Par contre, apparait un groupe qui se surnomme « Les Arracheurs » et qui « tels Bakounine et Netchaïev dans la doulce Suisse qui jadis fut un asile pour tous les illuminés de la Terre, les Arracheurs venaient de rédiger leur « catéchisme révolutionnaire ». Vilains copieurs du « Catéchisme du révolutionnaire » écrit en 1868, à quatre mains par les deux révolutionnaires russes qui s’étaient réfugiés à Genève. Même si Karl Marx lui-même a prétendu à propos de Netchaiev que « Toute l’histoire de Netchaïev n’est qu’un abominable mensonge. Netchaïev n’a jamais été détenu dans une prison russe, le gouvernement n’a jamais tenté de le faire assassiner ». Qui ment à propos de qui d’autre, on se rend compte que la révolution russe plonge ses racines, et a fait fructifier ses branches selon une botanique très mensongère. Heureusement que Netchaïev a été repris par Fiodor Dostoïevski dans « Les Démons ». Cela a permis à Ricardo Menéndez Salmón de le placer dans « La Nuit Féroce », comme livre de chevet de l’instituteur, Homero dit « le bolchevique ». « De l’autre côté du cahier, entre la bougie de spermaceti et une petite figurine en bois de santal qui représente une goélette à trois mâts, repose une édition in-octavo des Démons de Dostoïevski ».

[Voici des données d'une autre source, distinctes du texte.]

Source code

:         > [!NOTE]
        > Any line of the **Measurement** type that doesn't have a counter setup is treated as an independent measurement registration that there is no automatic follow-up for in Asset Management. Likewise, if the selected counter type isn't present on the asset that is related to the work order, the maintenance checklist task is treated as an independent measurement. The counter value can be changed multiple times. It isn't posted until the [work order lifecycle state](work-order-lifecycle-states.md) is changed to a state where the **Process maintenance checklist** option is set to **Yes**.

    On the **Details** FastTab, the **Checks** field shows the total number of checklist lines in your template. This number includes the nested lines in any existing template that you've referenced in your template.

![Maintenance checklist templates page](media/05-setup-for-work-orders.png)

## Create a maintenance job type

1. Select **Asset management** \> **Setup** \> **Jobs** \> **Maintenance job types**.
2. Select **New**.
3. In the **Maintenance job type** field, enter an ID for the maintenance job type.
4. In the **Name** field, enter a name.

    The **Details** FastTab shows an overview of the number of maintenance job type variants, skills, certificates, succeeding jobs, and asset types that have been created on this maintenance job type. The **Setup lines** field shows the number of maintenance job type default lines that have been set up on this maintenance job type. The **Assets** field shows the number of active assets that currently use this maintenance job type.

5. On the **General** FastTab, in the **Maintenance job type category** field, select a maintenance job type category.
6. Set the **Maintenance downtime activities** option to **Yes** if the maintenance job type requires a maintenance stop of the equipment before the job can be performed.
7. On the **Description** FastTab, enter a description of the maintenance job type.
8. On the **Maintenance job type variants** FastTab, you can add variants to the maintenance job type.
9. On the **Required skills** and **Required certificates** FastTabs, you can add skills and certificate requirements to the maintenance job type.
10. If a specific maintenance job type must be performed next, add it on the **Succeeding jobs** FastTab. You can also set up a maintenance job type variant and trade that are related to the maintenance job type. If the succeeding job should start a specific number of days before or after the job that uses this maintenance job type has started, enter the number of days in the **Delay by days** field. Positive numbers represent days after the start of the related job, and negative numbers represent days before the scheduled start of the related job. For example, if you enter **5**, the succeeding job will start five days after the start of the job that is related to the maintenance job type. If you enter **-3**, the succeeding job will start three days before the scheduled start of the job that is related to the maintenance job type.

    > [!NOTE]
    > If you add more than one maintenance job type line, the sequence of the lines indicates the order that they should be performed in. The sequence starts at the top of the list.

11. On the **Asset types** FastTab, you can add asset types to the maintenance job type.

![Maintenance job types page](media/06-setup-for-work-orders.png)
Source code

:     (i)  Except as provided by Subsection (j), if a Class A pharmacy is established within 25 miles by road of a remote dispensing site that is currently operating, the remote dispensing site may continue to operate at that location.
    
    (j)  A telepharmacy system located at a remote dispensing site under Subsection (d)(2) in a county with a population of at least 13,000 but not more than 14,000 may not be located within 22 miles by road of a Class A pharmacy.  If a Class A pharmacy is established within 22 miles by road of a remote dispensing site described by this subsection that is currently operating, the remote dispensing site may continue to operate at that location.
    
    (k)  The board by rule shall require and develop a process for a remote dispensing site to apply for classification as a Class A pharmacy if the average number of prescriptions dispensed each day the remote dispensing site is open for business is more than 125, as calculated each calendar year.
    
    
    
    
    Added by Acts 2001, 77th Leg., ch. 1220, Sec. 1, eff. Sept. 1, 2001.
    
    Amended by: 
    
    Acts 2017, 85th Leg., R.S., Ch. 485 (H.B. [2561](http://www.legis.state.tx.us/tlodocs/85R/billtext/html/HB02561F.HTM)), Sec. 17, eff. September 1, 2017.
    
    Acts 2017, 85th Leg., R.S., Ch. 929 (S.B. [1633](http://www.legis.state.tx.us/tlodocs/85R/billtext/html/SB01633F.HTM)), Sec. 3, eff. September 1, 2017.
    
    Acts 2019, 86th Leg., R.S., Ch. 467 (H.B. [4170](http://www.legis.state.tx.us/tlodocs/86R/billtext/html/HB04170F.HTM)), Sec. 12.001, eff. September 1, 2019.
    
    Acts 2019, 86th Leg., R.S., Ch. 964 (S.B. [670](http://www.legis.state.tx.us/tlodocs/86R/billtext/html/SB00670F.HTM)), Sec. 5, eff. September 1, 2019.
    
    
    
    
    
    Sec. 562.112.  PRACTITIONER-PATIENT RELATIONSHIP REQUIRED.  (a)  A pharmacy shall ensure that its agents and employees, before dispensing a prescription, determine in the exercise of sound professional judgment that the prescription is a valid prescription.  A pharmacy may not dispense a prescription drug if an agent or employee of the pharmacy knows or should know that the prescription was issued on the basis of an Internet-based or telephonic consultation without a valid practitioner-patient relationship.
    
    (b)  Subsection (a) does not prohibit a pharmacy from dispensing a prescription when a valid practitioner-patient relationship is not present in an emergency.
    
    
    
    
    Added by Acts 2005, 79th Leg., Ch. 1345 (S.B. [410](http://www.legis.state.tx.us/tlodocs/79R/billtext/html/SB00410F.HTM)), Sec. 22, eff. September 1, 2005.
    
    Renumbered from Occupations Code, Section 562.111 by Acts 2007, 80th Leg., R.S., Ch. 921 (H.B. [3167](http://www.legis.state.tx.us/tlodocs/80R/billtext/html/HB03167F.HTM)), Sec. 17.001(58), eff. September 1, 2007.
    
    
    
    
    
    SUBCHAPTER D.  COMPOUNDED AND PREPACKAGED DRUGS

Et que préconisent les Arracheurs ? De placer des aiguilles empoisonnées dans la nourriture et de saboter les parcs d’attraction tels que le Corporama. Par ailleurs l’auteur réussi à placer le mot « pygopage » dans son roman. Les deux groupes sont donc à égalité. Pour l’éducation des lecteurs, les siamois pygopages sont des êtres engendrés par la tératologie, ou non, et qui sont réunis en un seul individu dans la région fessière. Toujours utile à savoir pour les fans de Scrabble. « Il en va avec les monstres comme les fous ; en les voyant, les gens ont l’impression d’être meilleurs qu’ils ne sont en réalité ».

Actes de sabotage du parc d’attractions, explosions, bref un certain chaos. « Quand entre l’information A et l’information Z se tendait un réseau de concomitances, d’effets et de causes, de soupçons ».

Et on en arrive à la dernière partie « Parents sans enfants », la plus courte, une quarantaine de pages. Mais où l’on retrouve les personnages, Manilla, Olsen et Gudesteiz, Mortenblau, le Cinquième homme, alors qu‘ils sont six. Avec ce paragraphe, dans une police différente. « Le mal trouve sa justification dans son inexistence. Le mal n’a pas besoin de preuve ontologique, ni de réduction à l’absurde, ni de foi ni de prophètes. Le mal est sa propre expectative / Ma vie m’a appris que c’est le bien qui a besoin de justification. C’est le bien qui demande un pourquoi, une cause, un motif. C’est le bien qui, en fait, constitue la plus profonde des énigmes ». On dirait un extrait du catéchisme révolutionnaire.

Bref, un petit roman, bien ficelé, pas toujours clair dans qui est qui et qui fait quoi, mais agréable à lire.